Majelis Taklim ini bukan hanya sekedar wadah bagi masyarakat untuk
mendapatkan pengetahuan mengenai Islam saja tetapi menjadikan kawasan
yang religius dan Islami dengan menghilangkan citra negatif Kawasan Saritem.
Oleh karenanya keberadaan Majelis Taklim ini menjadi salah satu pintu
informasi bagi masyarakat sekitar dan menjadi sumber informasi khusunya
informasi mengenai Islam. Majelis Taklim ini dipimpin oleh seorang pemimpin
Pondok Pesantren Daar At-Taubah Al Islamiyah yang bernama KH. Ahmad
Haedar.
Dalam kesehariaannya, beliau tidak hanya sebagai pemimpin Pondok
Pesantren, namun beliaupun terjun sebagai pengurus harian dimana terdapat
5
pengajian rutin mingguan. Pengajian ini diselenggarakan dua kali dalam
seminggu yaitu pada malam Jumat dan hari Sabtu. Berbeda dengan Khatib
pada umumnya, KH. Ahmad Haedar memberikan pembinaan langsung
terhadap para mukhotab karena sesuai dengan tujuannya yaitu ingin
menghilangkan citra negatif Komplek Saritem sebagai komplek prostitusi
menjadi daerah religius dan Islami center.
Seperti halnya khitobah KH. Ahmad Haedar, tidak hanya memberikan
pengetahuan agama Islam agar ajarannya bisa diamalkan dalam kehidupan
sehari-hari tetapi ditujukan pula untuk meningkatan pembinaan akhlak
masyarakat sekitar agar menjauhi dari perbuatan tercela. Namun, pesan
khitobah yang ditujukan untuk khalayak umum ini pastinya akan dipahami
berbeda-beda oleh setiap orang yang mendengarkannya. Oleh karena itu,
dibutuhkan sebuah metode agar jamaah mampu menangkap dan menerima
pesan yang disampaikan.
Hal ini sangat menarik untuk dikaji jauh lebih dalam mengenai metode
yang digunakan oleh KH. Ahmad Haedar, disamping karena tempat Majelis
Taklim ini berada pada kawasan prostitusi, bagaimana pula pendekatan yang
dilakukan oleh KH. Ahmad Haedar dan materi yang disampaikan dalam
membina akhlak. Dengan penelitian ini, diharapkan akan tercapai jawaban
yang jelas mengenai metode khitobah yang digunakan K.H Ahmad Haedar
dalam membina akhlak di Majelis Taklim Pondok Pesantren Daar At-Taubah
Al Islamiyah Kecamatan Andir Kota Bandung.

- [Data]:
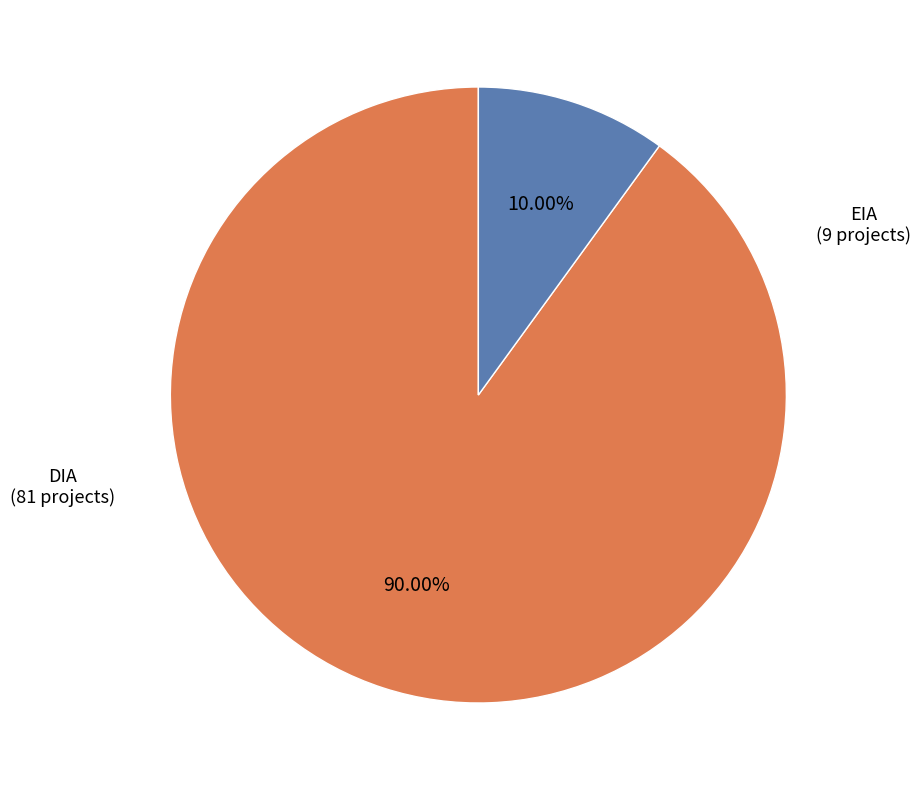

How much of the chart is everything except DIA?

10.0%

- [Kegiatan A]:
Menurut teks tentang Majelis Taklim di kawasan Saritem, pada hari apa saja pengajian rutin mingguan diadakan?
- [Kegiatan B]:
Teruskan teks tentang Majelis Taklim di kawasan Saritem mulai dari kalimat terakhirnya.
Data tersebut tidak ada hubungannya dengan teks sumber.

- [Bagian Jawaban A]:
Pada malam Jumat dan hari Sabtu.

- [Bagian Jawaban B]:
6
B. Rumusan Masalah
Berdasarkan latar belakang masalah diatas, maka dapat diajukan beberapa
pertanyaan untuk penelitian sebagai berikut:
1. Bagaimana pendekatan yang dilakukan oleh KH. Ahmad Haedar dalam
Pembinaan Akhlak di Majelis Taklim Pondok Pesantren Daar At-
Taubah Al Islamiyah ?
2. Apa strategi yang diterapkan oleh KH. Ahmad Haedar dalam
Pembinaan Akhlak di Majelis Taklim Pondok Pesantren Daar At-
Taubah Al Islamiyah ?
3. Apa saja materi yang disampaikan oleh KH. Ahmad Haedar dalam
Pembinaan Akhlak di Majelis Taklim Pondok Pesantren Daar At-
Taubah Al Islamiyah?
C. Tujuan Penelitian
Penelitian ini diharapkan mampu menjawab beberapa pokok
permasalahan di atas. Secara khusus penelitian ini bertujuan untuk:
1. Mengetahui pendekatan yang dilakukan oleh KH. Ahmad Haedar dalam
Pembinaan Akhlak di Majelis Taklim Pondok Pesantren Daar At-
Taubah Al Islamiyah
2. Mengetahui strategi yang dilakukan oleh KH. Ahmad Haedar dalam
Pembinaan Akhlak di Majelis Taklim Pondok Pesantren Daar At-
Taubah Al Islamiyah
7
3. Mengetahui materi yang disampaikan oleh KH. Ahmad Haedar dalam
Pembinaan Akhlak di Majelis Taklim Pondok Pesantren Daar At-
Taubah Al Islamiyah.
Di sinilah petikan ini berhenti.